Azerbaijani politician

Emin Eldar oglu Amrullayev (Emin Eldar oğlu Əmrullayev; born 30 December 1982), is serving as the minister of education of the Republic of Azerbaijan since July 2020 and President of the Azerbaijan Basketball Federation since 2021. He served as director of the Institute of Education of the Republic of Azerbaijan from January 2020 to July 2020 and as Head of the Education Programs Development Department at the Ministry of Education of Azerbaijan from March 2015 to January 2020.

== Biography ==
From 1999 to 2003, he studied at the Academy of Public Administration under the President of the Republic of Azerbaijan, graduated from the faculty of Public Administration and obtained Bachelor's degree with honors.
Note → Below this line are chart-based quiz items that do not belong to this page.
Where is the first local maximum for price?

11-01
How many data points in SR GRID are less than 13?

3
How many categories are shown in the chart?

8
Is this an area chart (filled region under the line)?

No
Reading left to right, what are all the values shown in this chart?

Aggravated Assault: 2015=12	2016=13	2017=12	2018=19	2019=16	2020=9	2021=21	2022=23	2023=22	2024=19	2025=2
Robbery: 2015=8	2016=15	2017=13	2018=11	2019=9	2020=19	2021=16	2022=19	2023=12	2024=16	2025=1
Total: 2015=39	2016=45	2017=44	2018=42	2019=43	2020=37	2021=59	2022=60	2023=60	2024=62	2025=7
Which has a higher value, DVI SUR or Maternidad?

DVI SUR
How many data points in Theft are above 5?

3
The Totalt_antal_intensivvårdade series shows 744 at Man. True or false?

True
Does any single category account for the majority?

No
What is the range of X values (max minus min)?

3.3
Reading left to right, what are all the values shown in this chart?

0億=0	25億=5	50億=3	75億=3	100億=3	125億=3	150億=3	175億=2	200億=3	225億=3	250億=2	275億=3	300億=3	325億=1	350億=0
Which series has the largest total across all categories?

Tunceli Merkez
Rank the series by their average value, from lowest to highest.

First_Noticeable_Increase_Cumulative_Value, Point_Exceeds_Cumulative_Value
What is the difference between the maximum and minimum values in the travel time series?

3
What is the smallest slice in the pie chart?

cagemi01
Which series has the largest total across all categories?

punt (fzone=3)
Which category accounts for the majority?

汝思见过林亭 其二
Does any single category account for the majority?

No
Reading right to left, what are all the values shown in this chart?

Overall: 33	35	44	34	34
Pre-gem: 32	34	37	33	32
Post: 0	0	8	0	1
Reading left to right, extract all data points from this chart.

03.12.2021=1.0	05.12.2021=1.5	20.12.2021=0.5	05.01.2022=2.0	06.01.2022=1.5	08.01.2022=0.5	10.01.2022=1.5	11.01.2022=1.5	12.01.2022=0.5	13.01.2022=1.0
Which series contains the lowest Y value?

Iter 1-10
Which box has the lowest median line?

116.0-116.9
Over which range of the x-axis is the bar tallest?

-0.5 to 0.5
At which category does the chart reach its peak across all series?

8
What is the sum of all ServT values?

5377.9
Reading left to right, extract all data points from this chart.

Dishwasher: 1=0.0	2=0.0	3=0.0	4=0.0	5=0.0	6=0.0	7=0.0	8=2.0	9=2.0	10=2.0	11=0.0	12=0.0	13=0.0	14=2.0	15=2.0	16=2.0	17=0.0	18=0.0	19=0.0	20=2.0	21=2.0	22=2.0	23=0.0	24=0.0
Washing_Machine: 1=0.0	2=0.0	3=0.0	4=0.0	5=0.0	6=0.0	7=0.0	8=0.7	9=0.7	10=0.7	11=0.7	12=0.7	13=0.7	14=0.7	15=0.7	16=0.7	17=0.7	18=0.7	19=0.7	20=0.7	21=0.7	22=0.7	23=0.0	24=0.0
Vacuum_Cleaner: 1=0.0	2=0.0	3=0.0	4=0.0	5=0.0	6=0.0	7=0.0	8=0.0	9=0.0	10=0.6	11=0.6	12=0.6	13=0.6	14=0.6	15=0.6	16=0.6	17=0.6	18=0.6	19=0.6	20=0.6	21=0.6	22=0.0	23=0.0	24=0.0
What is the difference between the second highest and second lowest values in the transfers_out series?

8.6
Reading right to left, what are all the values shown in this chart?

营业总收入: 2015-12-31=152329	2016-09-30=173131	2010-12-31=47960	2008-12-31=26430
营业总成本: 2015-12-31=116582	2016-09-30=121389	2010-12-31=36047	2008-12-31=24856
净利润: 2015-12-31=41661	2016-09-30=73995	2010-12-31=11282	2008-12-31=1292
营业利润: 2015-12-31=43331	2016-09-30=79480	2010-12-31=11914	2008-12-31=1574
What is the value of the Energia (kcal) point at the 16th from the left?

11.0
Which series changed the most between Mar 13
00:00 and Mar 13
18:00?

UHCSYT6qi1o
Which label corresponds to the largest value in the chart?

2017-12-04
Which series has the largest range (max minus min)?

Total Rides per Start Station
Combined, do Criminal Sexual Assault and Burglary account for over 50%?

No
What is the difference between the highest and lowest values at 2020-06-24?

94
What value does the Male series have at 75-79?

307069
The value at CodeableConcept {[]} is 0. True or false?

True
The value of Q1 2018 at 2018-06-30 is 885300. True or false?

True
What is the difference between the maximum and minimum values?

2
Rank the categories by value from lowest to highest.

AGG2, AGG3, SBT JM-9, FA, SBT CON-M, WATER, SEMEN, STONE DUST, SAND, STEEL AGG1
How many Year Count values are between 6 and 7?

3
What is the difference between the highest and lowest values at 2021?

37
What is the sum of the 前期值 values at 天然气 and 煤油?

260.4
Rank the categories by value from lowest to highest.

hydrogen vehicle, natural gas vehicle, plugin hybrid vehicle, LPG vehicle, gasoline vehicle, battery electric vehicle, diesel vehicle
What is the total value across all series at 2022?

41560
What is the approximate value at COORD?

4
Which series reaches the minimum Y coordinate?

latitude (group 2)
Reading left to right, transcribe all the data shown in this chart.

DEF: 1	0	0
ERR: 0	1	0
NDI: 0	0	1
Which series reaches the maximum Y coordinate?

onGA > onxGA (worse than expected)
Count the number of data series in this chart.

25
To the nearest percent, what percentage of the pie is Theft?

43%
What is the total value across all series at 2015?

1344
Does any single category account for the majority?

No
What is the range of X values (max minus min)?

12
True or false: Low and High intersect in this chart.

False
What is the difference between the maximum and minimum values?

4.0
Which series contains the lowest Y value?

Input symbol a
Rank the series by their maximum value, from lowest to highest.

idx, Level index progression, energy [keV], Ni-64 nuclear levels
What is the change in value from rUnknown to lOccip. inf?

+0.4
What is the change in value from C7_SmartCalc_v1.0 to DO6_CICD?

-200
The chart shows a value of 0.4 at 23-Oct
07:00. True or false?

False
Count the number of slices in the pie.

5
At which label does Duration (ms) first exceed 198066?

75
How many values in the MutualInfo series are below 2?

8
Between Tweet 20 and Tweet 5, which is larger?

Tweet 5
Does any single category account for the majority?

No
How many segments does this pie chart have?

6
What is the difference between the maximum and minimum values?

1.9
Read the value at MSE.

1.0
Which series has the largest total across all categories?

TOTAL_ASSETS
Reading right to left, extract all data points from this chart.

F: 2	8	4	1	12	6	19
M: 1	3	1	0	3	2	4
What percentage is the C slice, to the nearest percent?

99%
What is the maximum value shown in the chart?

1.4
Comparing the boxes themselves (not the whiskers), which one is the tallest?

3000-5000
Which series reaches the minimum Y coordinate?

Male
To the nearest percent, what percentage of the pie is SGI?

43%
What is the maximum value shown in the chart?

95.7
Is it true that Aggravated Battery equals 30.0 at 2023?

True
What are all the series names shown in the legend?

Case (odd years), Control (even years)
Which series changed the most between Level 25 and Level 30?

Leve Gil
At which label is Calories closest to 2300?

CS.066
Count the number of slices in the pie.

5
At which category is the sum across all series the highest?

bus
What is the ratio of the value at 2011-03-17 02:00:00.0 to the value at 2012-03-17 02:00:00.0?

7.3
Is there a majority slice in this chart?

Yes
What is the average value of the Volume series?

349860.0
From 2003 to 2004, he studied at the Central European University, graduated from the department of political science and obtained Master's degree. From 2010 to 2012, within the "State Program for the Education of Azerbaijani Youth Abroad in 2007-2015" and the Fulbright programs, he obtained a Master's degree in Public (Administrative) Management at Columbia University.

He served as the Minister of Education of the Republic of Azerbaijan from 2020 to 2022, Director of the Institute of Education from January to July 2020 and Head of the department of Educational Development Programs at the Ministry of Education from March 2015 to January 2020.